Data for this exercise =>
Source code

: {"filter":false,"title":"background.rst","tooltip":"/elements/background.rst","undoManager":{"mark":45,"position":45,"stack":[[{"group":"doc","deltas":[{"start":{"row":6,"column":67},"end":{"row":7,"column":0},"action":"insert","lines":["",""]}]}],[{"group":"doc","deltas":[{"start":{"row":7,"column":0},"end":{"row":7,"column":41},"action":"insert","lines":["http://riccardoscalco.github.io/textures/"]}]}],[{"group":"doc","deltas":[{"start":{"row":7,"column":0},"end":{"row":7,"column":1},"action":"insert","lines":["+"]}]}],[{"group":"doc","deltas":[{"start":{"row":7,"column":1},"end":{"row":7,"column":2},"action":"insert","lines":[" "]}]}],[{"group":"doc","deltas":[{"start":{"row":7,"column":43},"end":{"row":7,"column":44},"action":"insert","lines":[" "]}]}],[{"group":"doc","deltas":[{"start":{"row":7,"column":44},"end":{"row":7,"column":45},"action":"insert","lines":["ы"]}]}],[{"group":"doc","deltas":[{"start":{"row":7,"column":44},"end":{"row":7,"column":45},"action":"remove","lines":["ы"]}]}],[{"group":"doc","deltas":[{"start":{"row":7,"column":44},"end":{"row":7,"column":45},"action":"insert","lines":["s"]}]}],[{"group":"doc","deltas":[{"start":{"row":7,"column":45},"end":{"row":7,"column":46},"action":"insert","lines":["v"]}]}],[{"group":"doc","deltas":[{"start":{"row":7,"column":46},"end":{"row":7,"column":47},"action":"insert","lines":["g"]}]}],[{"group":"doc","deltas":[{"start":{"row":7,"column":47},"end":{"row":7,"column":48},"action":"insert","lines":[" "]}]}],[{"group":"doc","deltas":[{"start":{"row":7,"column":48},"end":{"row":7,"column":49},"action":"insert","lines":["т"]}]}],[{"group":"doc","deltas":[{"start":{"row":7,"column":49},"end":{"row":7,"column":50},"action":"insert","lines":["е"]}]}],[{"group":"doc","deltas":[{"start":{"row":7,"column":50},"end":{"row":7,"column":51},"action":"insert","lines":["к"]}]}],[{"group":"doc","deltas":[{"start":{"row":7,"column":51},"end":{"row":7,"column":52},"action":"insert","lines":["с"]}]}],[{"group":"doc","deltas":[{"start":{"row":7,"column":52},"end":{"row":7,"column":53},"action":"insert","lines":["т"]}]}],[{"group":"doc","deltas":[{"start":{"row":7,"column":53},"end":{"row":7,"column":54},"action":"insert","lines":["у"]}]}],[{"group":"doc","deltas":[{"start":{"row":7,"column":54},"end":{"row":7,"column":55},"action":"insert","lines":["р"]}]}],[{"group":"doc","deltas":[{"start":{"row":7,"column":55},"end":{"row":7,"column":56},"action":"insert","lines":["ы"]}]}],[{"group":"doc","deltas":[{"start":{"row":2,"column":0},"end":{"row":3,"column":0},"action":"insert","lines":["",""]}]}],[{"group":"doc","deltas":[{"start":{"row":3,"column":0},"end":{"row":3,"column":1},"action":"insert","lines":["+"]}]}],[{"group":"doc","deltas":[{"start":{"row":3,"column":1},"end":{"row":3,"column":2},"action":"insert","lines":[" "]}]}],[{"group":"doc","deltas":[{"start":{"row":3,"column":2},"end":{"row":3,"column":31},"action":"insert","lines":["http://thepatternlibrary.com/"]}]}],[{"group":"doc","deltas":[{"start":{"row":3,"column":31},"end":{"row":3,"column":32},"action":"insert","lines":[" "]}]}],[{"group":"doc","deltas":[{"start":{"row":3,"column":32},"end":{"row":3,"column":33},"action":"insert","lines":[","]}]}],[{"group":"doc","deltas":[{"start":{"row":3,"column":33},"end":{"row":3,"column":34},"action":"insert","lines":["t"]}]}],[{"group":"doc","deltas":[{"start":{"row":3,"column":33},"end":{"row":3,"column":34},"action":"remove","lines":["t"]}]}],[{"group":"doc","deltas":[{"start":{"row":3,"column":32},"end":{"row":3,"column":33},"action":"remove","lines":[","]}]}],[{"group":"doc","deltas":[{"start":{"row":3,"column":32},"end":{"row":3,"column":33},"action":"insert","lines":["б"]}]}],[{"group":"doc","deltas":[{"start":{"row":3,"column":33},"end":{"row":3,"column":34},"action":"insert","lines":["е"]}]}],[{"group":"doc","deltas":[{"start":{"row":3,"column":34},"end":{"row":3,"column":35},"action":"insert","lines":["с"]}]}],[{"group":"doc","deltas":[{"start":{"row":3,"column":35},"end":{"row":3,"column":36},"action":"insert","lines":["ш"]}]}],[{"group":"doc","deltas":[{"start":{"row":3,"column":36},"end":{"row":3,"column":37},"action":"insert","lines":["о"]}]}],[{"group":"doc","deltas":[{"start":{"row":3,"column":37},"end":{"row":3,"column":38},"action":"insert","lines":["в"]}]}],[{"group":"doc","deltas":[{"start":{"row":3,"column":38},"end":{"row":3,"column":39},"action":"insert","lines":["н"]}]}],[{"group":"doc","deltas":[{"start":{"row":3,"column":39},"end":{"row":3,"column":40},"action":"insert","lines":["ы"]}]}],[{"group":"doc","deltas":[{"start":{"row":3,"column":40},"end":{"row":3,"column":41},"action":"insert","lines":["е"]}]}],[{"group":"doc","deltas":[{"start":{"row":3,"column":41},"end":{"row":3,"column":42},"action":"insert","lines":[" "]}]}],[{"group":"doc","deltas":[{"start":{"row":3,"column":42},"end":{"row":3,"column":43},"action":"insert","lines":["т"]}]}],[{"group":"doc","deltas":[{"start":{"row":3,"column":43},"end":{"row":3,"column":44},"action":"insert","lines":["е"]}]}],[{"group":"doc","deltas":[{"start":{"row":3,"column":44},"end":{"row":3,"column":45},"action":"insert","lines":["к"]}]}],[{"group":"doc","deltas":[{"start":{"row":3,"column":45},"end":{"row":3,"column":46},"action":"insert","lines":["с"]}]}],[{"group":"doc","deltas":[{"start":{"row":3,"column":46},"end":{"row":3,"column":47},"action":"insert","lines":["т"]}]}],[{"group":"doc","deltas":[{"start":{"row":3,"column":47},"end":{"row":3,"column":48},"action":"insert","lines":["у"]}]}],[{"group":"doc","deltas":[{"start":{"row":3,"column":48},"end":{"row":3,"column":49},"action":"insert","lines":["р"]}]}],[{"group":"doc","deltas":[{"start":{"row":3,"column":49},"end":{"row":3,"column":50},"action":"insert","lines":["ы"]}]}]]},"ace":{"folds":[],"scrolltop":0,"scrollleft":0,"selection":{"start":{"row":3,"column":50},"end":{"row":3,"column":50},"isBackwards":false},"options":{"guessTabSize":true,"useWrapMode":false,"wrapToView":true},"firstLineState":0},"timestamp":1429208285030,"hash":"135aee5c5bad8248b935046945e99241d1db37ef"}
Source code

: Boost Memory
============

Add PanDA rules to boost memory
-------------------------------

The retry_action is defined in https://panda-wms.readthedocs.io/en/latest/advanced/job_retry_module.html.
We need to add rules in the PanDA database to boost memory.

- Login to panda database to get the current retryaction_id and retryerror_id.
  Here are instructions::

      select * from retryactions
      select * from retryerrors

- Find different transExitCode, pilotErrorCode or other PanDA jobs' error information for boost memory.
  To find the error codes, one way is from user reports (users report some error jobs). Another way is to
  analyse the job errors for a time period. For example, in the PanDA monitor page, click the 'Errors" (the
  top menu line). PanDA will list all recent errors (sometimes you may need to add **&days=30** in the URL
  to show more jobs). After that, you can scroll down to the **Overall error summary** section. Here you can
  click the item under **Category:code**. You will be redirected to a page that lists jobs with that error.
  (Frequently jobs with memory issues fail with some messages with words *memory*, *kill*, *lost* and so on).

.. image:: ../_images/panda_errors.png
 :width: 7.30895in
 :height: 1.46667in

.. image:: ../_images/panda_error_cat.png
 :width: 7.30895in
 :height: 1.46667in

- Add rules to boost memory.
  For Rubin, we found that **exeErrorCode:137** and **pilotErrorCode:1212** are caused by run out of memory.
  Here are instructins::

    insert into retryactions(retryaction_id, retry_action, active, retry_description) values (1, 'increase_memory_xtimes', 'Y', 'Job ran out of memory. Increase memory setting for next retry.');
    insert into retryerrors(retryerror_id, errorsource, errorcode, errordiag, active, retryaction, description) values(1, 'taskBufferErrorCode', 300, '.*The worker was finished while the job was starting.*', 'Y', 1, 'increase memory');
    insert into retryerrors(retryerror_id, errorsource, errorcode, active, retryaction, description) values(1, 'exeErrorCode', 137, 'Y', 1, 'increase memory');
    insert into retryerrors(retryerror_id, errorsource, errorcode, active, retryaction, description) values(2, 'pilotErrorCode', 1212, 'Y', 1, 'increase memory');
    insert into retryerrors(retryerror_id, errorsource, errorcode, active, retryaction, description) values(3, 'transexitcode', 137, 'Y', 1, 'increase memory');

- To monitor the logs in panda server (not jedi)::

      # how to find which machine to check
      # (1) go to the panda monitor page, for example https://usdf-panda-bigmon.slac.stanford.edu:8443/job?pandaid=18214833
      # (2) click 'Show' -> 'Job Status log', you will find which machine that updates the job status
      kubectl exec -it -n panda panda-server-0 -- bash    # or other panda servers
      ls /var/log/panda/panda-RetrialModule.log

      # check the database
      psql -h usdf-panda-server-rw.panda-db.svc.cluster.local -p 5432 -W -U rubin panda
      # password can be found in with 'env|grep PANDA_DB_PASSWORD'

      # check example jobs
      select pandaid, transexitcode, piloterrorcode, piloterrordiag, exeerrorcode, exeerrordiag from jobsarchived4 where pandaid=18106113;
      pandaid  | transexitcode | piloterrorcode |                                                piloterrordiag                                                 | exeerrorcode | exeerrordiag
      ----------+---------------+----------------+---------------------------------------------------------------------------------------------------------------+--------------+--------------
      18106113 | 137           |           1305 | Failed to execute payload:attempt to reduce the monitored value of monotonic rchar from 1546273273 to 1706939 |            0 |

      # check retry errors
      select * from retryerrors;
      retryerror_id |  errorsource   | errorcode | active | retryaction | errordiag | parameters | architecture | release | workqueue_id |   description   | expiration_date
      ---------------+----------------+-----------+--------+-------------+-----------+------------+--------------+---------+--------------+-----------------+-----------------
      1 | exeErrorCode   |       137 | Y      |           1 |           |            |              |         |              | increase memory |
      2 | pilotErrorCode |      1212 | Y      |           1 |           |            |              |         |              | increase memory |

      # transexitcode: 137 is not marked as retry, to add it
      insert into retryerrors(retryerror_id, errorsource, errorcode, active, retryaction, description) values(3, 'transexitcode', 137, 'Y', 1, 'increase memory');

Action item => Return, unchanged, the run of lines above that opens with the line containing "We need to add" and closes with the line containing "to show more". Include both.

Task answer =>
We need to add rules in the PanDA database to boost memory.

- Login to panda database to get the current retryaction_id and retryerror_id.
  Here are instructions::

      select * from retryactions
      select * from retryerrors

- Find different transExitCode, pilotErrorCode or other PanDA jobs' error information for boost memory.
  To find the error codes, one way is from user reports (users report some error jobs). Another way is to
  analyse the job errors for a time period. For example, in the PanDA monitor page, click the 'Errors" (the
  top menu line). PanDA will list all recent errors (sometimes you may need to add **&days=30** in the URL
  to show more jobs). After that, you can scroll down to the **Overall error summary** section. Here you can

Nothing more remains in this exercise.